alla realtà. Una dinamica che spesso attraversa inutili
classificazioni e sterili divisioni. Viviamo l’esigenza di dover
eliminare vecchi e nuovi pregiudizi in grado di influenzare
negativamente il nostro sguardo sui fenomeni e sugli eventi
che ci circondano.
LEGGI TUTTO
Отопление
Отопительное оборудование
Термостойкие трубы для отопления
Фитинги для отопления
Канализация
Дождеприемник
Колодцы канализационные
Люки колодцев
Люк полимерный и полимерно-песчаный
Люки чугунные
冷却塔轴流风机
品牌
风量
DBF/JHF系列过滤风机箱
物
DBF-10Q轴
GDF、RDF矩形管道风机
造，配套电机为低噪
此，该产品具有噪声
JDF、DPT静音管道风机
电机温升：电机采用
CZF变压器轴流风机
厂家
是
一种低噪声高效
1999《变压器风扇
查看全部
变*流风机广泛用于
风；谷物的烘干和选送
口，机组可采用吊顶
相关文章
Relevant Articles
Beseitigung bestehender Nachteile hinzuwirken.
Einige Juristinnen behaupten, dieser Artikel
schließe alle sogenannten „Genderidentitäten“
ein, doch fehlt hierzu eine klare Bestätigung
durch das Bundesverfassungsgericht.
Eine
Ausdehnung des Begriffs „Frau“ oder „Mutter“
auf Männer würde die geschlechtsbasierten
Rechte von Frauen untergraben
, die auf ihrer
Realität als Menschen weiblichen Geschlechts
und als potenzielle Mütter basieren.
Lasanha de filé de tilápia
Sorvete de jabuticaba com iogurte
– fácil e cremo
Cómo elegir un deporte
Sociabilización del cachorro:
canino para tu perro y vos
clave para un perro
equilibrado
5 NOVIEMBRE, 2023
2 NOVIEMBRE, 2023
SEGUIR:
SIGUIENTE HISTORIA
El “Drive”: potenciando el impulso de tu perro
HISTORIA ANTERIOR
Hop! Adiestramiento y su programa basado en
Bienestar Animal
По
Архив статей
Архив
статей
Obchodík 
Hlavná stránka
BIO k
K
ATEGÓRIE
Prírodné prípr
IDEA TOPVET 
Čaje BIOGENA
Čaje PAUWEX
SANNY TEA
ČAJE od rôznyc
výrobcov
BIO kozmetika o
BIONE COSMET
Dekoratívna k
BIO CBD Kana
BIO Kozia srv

### Problem description:
Once you have read the records, write every one of them out again exactly.

### Written solution:
alla realtà. Una dinamica che spesso attraversa inutili
classificazioni e sterili divisioni. Viviamo l’esigenza di dover
eliminare vecchi e nuovi pregiudizi in grado di influenzare
negativamente il nostro sguardo sui fenomeni e sugli eventi
che ci circondano.
LEGGI TUTTO
Отопление
Отопительное оборудование
Термостойкие трубы для отопления
Фитинги для отопления
Канализация
Дождеприемник
Колодцы канализационные
Люки колодцев
Люк полимерный и полимерно-песчаный
Люки чугунные
冷却塔轴流风机
品牌
风量
DBF/JHF系列过滤风机箱
物
DBF-10Q轴
GDF、RDF矩形管道风机
造，配套电机为低噪
此，该产品具有噪声
JDF、DPT静音管道风机
电机温升：电机采用
CZF变压器轴流风机
厂家
是
一种低噪声高效
1999《变压器风扇
查看全部
变*流风机广泛用于
风；谷物的烘干和选送
口，机组可采用吊顶
相关文章
Relevant Articles
Beseitigung bestehender Nachteile hinzuwirken.
Einige Juristinnen behaupten, dieser Artikel
schließe alle sogenannten „Genderidentitäten“
ein, doch fehlt hierzu eine klare Bestätigung
durch das Bundesverfassungsgericht.
Eine
Ausdehnung des Begriffs „Frau“ oder „Mutter“
auf Männer würde die geschlechtsbasierten
Rechte von Frauen untergraben
, die auf ihrer
Realität als Menschen weiblichen Geschlechts
und als potenzielle Mütter basieren.
Lasanha de filé de tilápia
Sorvete de jabuticaba com iogurte
– fácil e cremo
Cómo elegir un deporte
Sociabilización del cachorro:
canino para tu perro y vos
clave para un perro
equilibrado
5 NOVIEMBRE, 2023
2 NOVIEMBRE, 2023
SEGUIR:
SIGUIENTE HISTORIA
El “Drive”: potenciando el impulso de tu perro
HISTORIA ANTERIOR
Hop! Adiestramiento y su programa basado en
Bienestar Animal
По
Архив статей
Архив
статей
Obchodík 
Hlavná stránka
BIO k
K
ATEGÓRIE
Prírodné prípr
IDEA TOPVET 
Čaje BIOGENA
Čaje PAUWEX
SANNY TEA
ČAJE od rôznyc
výrobcov
BIO kozmetika o
BIONE COSMET
Dekoratívna k
BIO CBD Kana
BIO Kozia srv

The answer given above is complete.